Member of the Georgia State Senate from the 41st district
- Incumbent
- Assumed office January 11, 2021
- Preceded by: Steve Henson

Personal details
- Born: Kimberly Sue Jackson August 25, 1984 (age 42) West Virginia, U.S.
- Party: Democratic
- Education: Furman University; Candler School of Theology (M.Div.);
- Website: Campaign website

= Kim Jackson (politician) =

American politician

Kimberly Sue Jackson (born August 25, 1984) is an American politician and Episcopal priest from the state of Georgia.
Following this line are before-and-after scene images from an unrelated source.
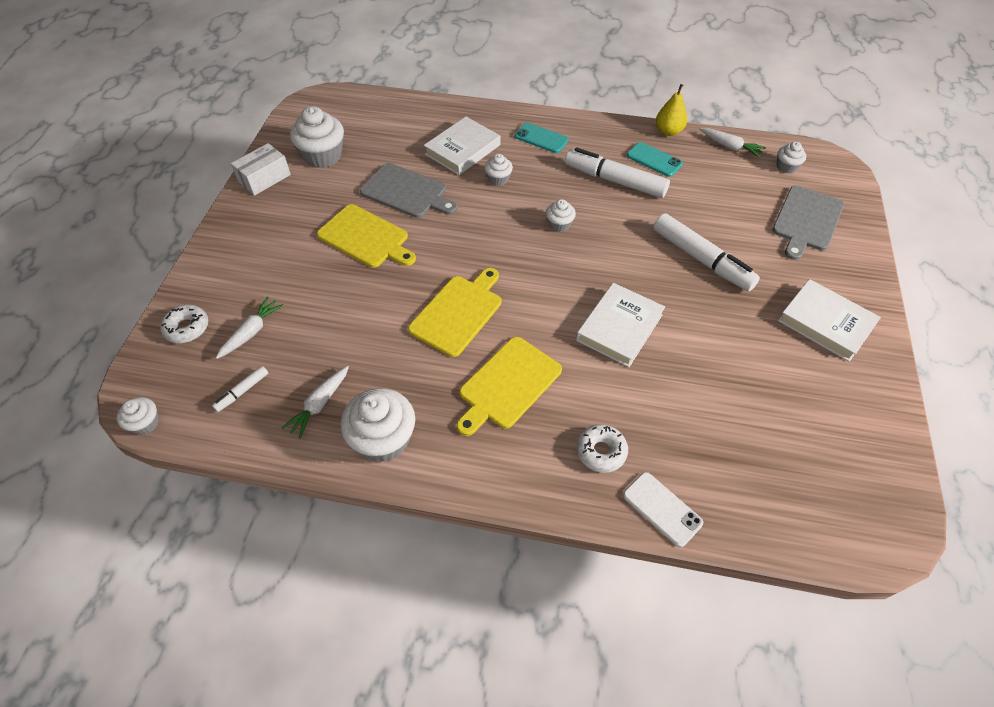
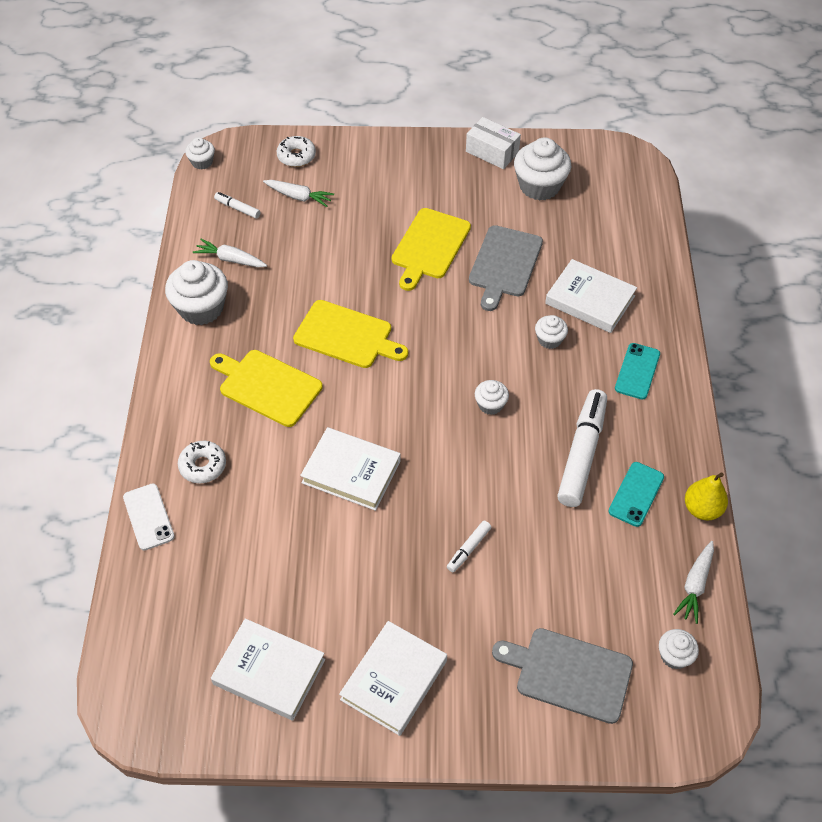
camera: 80 degrees right, 0 degrees up
white phone [623,472,703,547] -> white phone turned 60 degrees counterclockwise [123,484,175,551]
white marker [653,213,760,291] -> white marker [447,521,491,572], size x0.46
none -> white book [211,619,325,721]

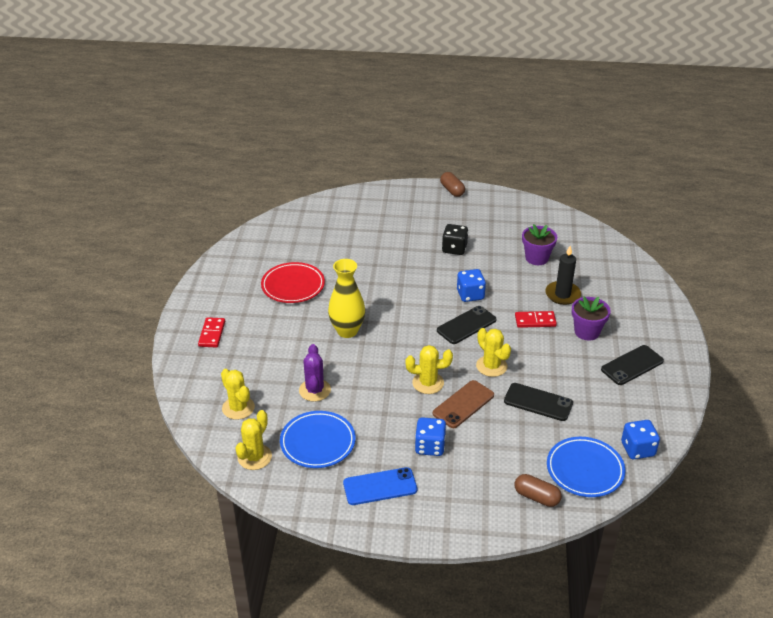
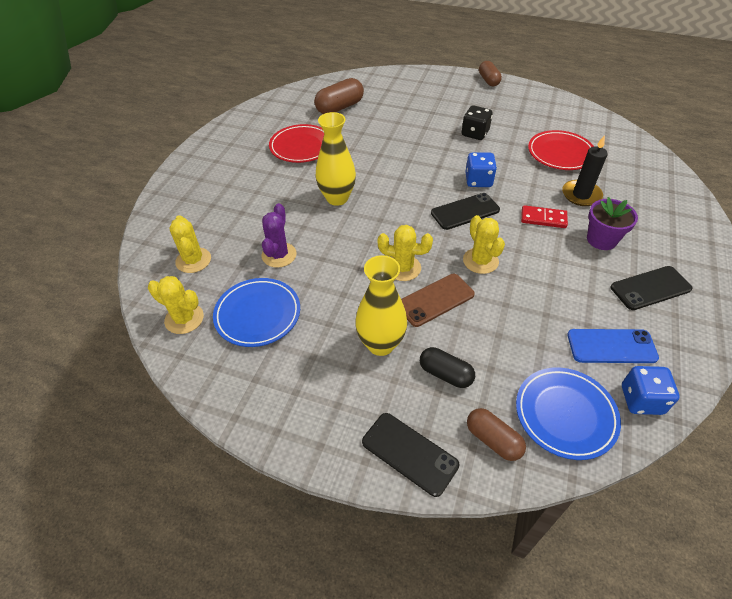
camera: 15 degrees right, 10 degrees up
red domino [198,317,225,348] -> none
yellow cactus [235,410,272,470] -> yellow cactus turned 75 degrees clockwise [148,276,204,334]
blue phone [343,467,417,505] -> blue phone moved to [567,329,659,363]
blue dice [415,417,446,456] -> yellow vase [355,255,407,356]
black phone [504,383,573,421] -> black phone moved to [362,413,459,497]
purple flower pot [522,224,557,265] -> red plate [528,130,594,170]
none -> brown capsule [314,78,364,114]
none -> black capsule [420,347,475,388]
A member of the Democratic Party, Jackson has represented the 41st district in the Georgia State Senate since January 2021. As a lesbian, she is Georgia's first openly LGBT+ state senator.

She was the first out priest of color to be ordained in the Episcopal Diocese of Atlanta. She serves as a vicar at the Church of the Common Ground, giving services for the homeless. She has also been a college chaplain, a consultant, a parish priest, and an activist.

==Early life and education==
She studied at Furman University, graduating in 2006, and later graduated from Candler School of Theology at Emory University with a Master of Divinity (M.Div.). She moved to Atlanta at the age of 22.

==Personal life==
Jackson is a lesbian. She lives on a farm in Stone Mountain with her wife, Trina, an imam.